TASK TO CARRY OUT: Copy, without any change, the lines of the material starting at the line that contains "Сухий Корм для Цуценят" and ending at the line that contains "Сухий Корм (Ветеринарна Дієта) для Суглобів", with both of those lines included.

Source records:

•••••

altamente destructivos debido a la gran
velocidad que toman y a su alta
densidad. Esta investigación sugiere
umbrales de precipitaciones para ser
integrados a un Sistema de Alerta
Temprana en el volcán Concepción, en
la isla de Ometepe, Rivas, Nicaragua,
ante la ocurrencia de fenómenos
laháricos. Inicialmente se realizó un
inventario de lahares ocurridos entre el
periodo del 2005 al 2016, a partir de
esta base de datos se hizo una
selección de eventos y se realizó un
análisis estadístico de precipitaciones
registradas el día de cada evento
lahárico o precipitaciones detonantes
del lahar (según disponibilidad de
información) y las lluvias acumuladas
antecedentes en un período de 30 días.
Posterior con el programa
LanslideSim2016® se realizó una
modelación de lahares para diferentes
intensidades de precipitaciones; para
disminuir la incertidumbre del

•••••

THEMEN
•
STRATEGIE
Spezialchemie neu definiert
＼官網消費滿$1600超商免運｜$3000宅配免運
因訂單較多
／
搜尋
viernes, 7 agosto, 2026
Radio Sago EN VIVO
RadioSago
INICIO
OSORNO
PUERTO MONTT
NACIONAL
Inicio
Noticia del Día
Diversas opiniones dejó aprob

•••••

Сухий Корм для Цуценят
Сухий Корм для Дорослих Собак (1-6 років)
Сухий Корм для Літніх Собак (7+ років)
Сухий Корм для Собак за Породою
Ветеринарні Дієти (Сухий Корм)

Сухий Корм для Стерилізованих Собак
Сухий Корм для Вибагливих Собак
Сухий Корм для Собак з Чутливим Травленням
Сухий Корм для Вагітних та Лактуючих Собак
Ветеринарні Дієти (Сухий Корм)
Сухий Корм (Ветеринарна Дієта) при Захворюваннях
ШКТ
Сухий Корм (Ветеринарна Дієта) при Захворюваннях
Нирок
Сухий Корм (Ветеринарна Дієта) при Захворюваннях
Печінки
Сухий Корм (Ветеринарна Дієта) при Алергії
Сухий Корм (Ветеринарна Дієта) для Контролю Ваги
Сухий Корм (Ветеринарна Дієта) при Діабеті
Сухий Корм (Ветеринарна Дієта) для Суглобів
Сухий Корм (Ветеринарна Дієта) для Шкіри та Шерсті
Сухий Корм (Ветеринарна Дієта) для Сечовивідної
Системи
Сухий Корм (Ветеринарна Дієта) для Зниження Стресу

•••••

WRITTEN RESPONSE:
Сухий Корм для Цуценят
Сухий Корм для Дорослих Собак (1-6 років)
Сухий Корм для Літніх Собак (7+ років)
Сухий Корм для Собак за Породою
Ветеринарні Дієти (Сухий Корм)

Сухий Корм для Стерилізованих Собак
Сухий Корм для Вибагливих Собак
Сухий Корм для Собак з Чутливим Травленням
Сухий Корм для Вагітних та Лактуючих Собак
Ветеринарні Дієти (Сухий Корм)
Сухий Корм (Ветеринарна Дієта) при Захворюваннях
ШКТ
Сухий Корм (Ветеринарна Дієта) при Захворюваннях
Нирок
Сухий Корм (Ветеринарна Дієта) при Захворюваннях
Печінки
Сухий Корм (Ветеринарна Дієта) при Алергії
Сухий Корм (Ветеринарна Дієта) для Контролю Ваги
Сухий Корм (Ветеринарна Дієта) при Діабеті
Сухий Корм (Ветеринарна Дієта) для Суглобів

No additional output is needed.